> [Work instruction] Please repeat the entire listing verbatim and keep the pictures out.

> [Dataset extract]
· · · · ·
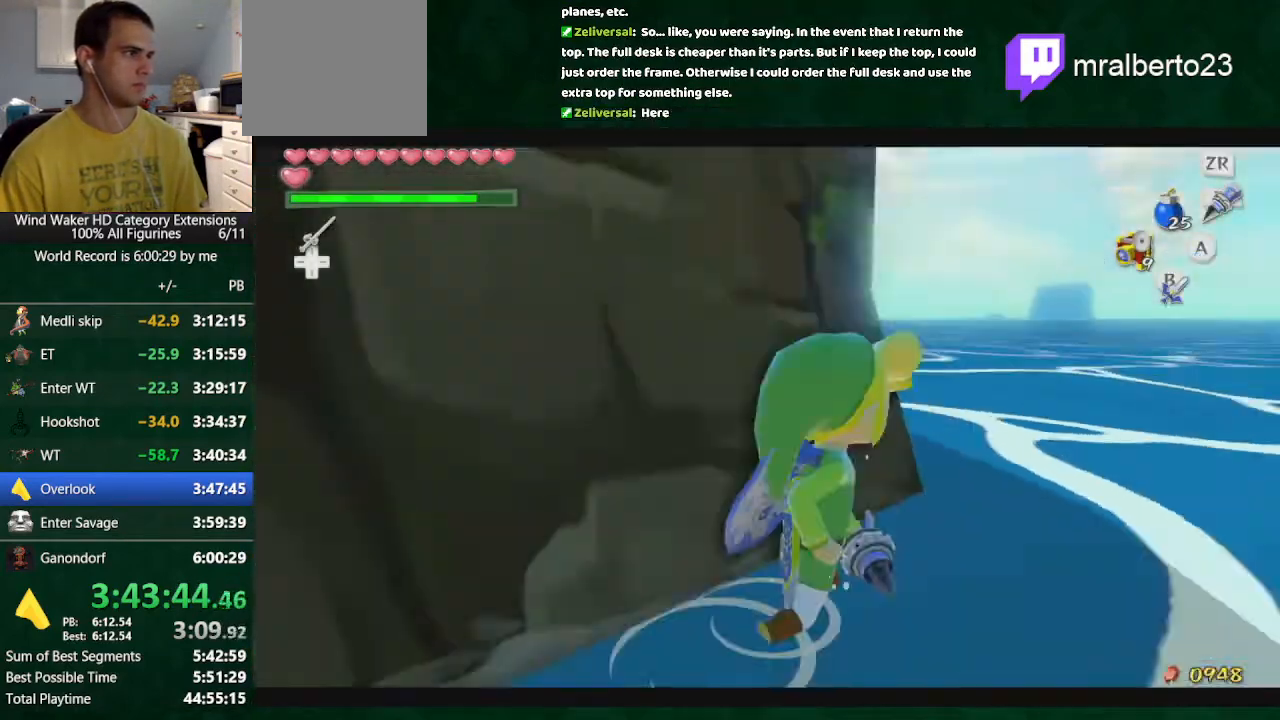
{"buttons": [], "left_stick": "down-right", "right_stick": "center", "button_events": [[33, "A", "down"], [167, "A", "up"]]}
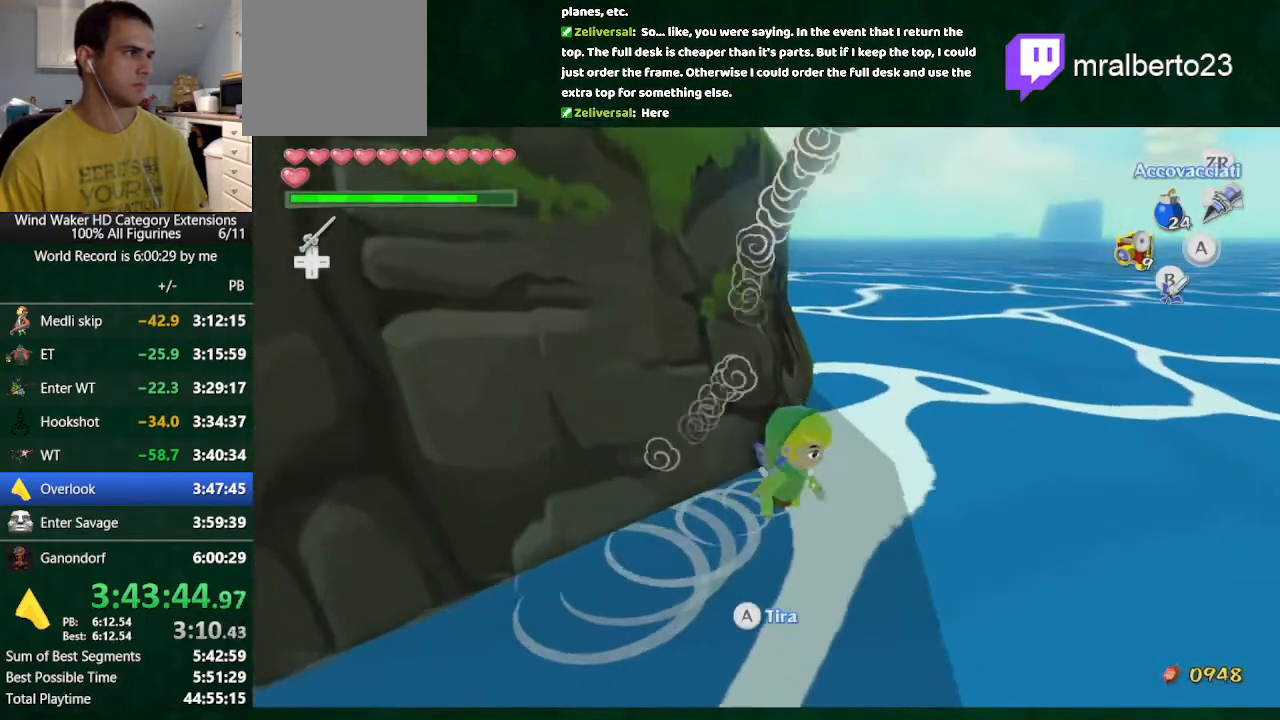
{"buttons": [], "left_stick": "down-right", "right_stick": "center", "button_events": []}
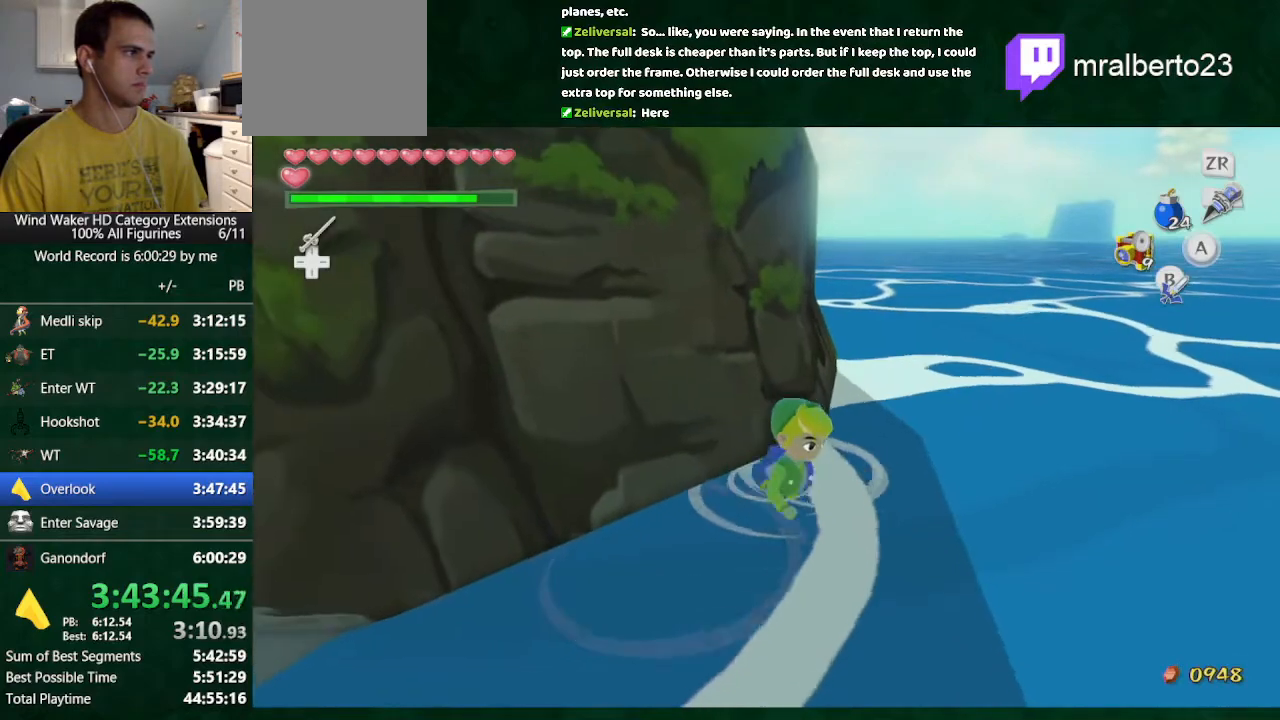
{"buttons": [], "left_stick": "down-right", "right_stick": "center", "button_events": []}
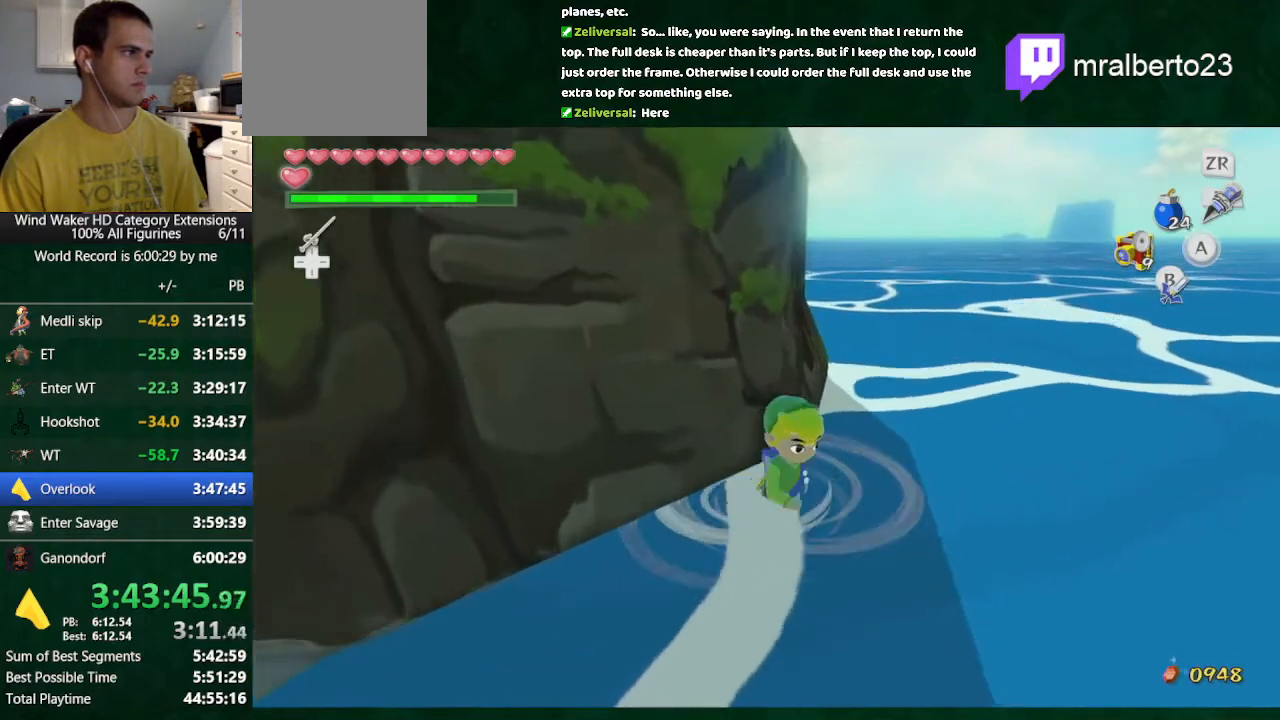
{"buttons": [], "left_stick": "down-right", "right_stick": "center", "button_events": []}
· · · · ·
> [Task solution]
{"buttons": [], "left_stick": "down-right", "right_stick": "center", "button_events": [[33, "A", "down"], [167, "A", "up"]]}
{"buttons": [], "left_stick": "down-right", "right_stick": "center", "button_events": []}
{"buttons": [], "left_stick": "down-right", "right_stick": "center", "button_events": []}
{"buttons": [], "left_stick": "down-right", "right_stick": "center", "button_events": []}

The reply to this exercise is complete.